Red Bull’s Mark Webber and David Coulthard may have been two of the most experienced drivers on the 2007 grid, but they were also two of the unluckiest. The Adrian Newey-designed RB3 had its problems, but by mid-season both Coulthard and Webber were enjoying improved pace and reliability, even though, on paper, results were few and far between.

Both men, however, have taken great heart from Red Bull’s ’07 campaign and hope they can garner much more from 2008…

David Coulthard, Red Bull
Championship position: 10th (14 points)
Best race result: 4th (x1), Best qualifying: 5th (x1)

“Ultimately you measure success by the points scored and the results on track. The desire is to win Grand Prix and based on that, we haven’t achieved as much as we’d have liked to. But, that said, it was always going to be a road of discovery this year as Adrian Newey got to understand what tools he had available to use at Red Bull.

“He’d previously been accustomed to McLaren systems, which he’d been involved in creating and when he came to Red Bull he inherited a system that was already in place. There were a number of results which initially came out of Red Bull’s wind tunnel, which didn’t necessarily show the same results as those on the race track. The team needed to learn what the difference was and, as the year’s gone on, we’ve understood that a lot better.

“Looking to next year and the development of the new car, this gives me a lot of confidence that we’ll be able to take the next step needed to get better results. We have a continuing relationship with Renault for 2008, which has worked very well, and we will continue to use Bridgestone tyres. The team's looking good - it's grown and we’re getting to the point where we have the man-power necessary to develop the car to be very competitive in Formula One.

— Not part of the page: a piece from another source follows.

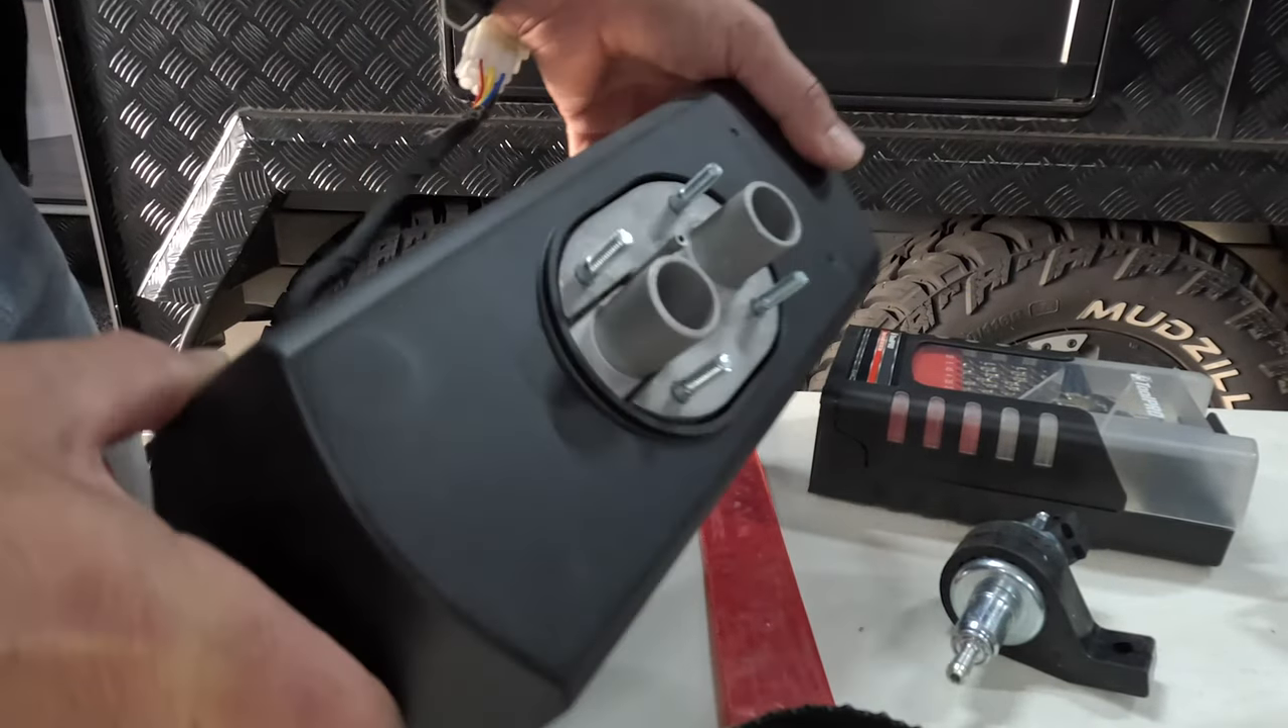So the four bolts are in and i just gently nipped them up with a pair of long nose pliers.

“The general trend of the year has been that Mark (Webber) has been generally a bit quicker in qualifying and I’ve been a bit quicker in races. We have had some problems with reliability and some incidents on track, but that’s racing. We finished in front of Honda and Toyota in the constructors’ championship, two major manufacturers who have been investing in F1 for a number of years, so we have to take some positives from that.

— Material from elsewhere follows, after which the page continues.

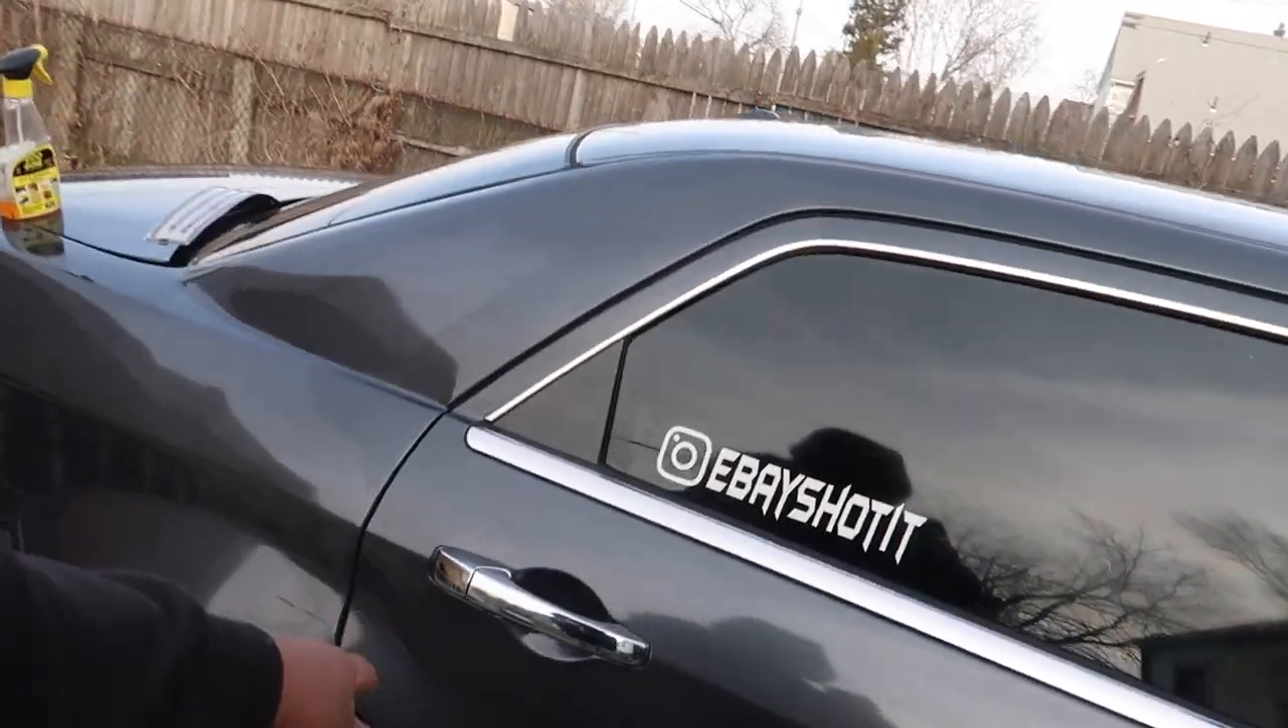We still got the chrome door handles on there.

“I love Grand Prix racing, so I’ve really enjoyed having all the opportunities this year to go racing on a Sunday. Of course, there have been some frustrations with reliability, and I’ve made some mistakes on track, such as in Australia when I crashed into Alex Wurz but, that said, I’ve been really pushing and doing the best I can out on track to help the team move forward, using my experience.

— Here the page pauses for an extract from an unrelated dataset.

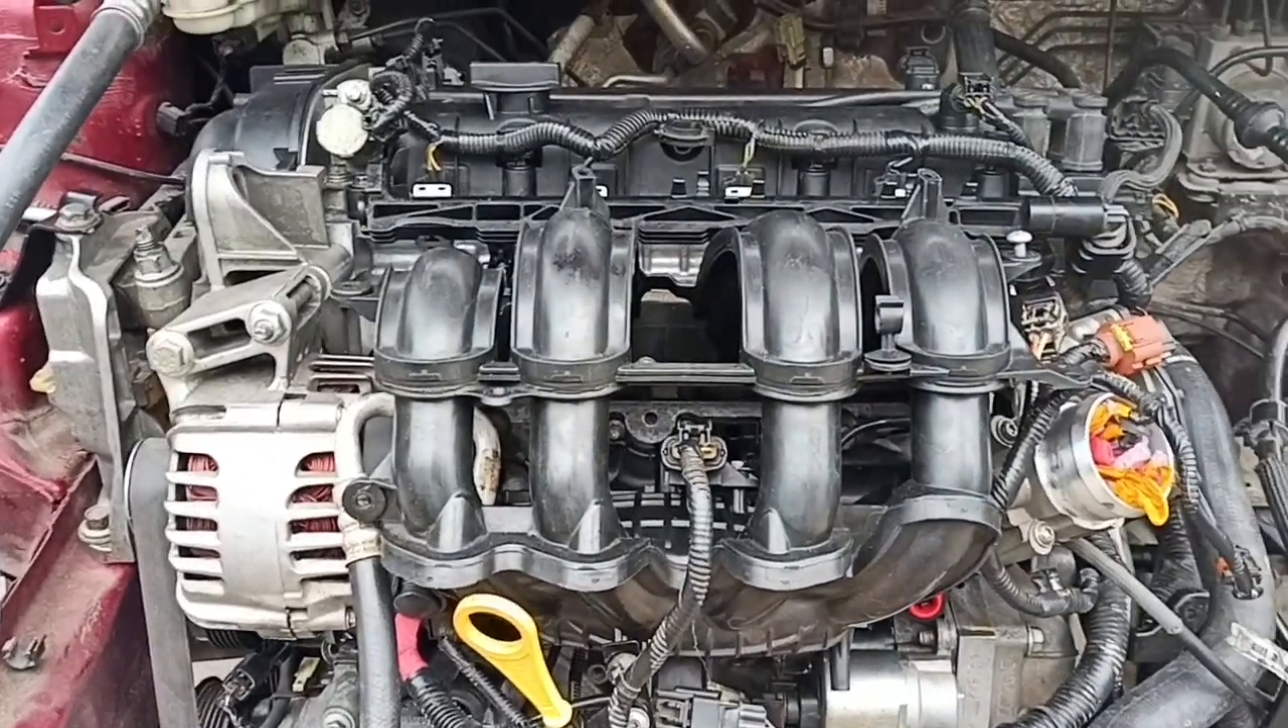अभी इंजन जो है हमने गाड़ी में लगा दिया है और गाड़ी में लगाने के बाद में अभी इसका फिटिंग का काम चल रहा है।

“The team’s growing, there’s a lot of good people within Red Bull Racing and lots of employees that have come from other teams and moved up into higher roles within Red Bull. They’ve stepped up and grown into their new roles, so it’s an exciting time. That’s one of the things I love to see off track - how you can bring hundreds of people together working in harmony towards one common goal.”

Mark Webber, Red Bull
Championship position: 12th (10 points)
Best race result: 3rd (x1), Best qualifying: 5th (x1)

“Looking back at the season, personally I’m very happy with my performance and consistency. I’ve shown pace in qualifying and also the races. Obviously there have been a few incidents, particularly the one in Fuji that took me out of the race, that was disappointing, and also the one in Canada with the safety car. Both incidents cost us a lot of points, but that’s the game we’re in, that’s the sport and you just have to keep working hard.

“The drivers’ championship has been a little bit mixed up this year, with a few crazy races. If I’d have finished better in Fuji, my position in the standings would have been very different, but this is not the case and the points are not there. It has been difficult for a lot of teams to get points this year and, after BMW, the points have been spread out very thinly. I don’t think the points reflect the season I’ve had as a driver, but that’s how it is and I’m looking forward to improving next year.

“Overall, looking at F1 as a whole, the season has been good. Yes, there were some politics off track, but at the last race everyone was already focusing on the three drivers fighting for the championship, so I think the off-track politics were forgotten pretty quickly, and that’s a good thing.”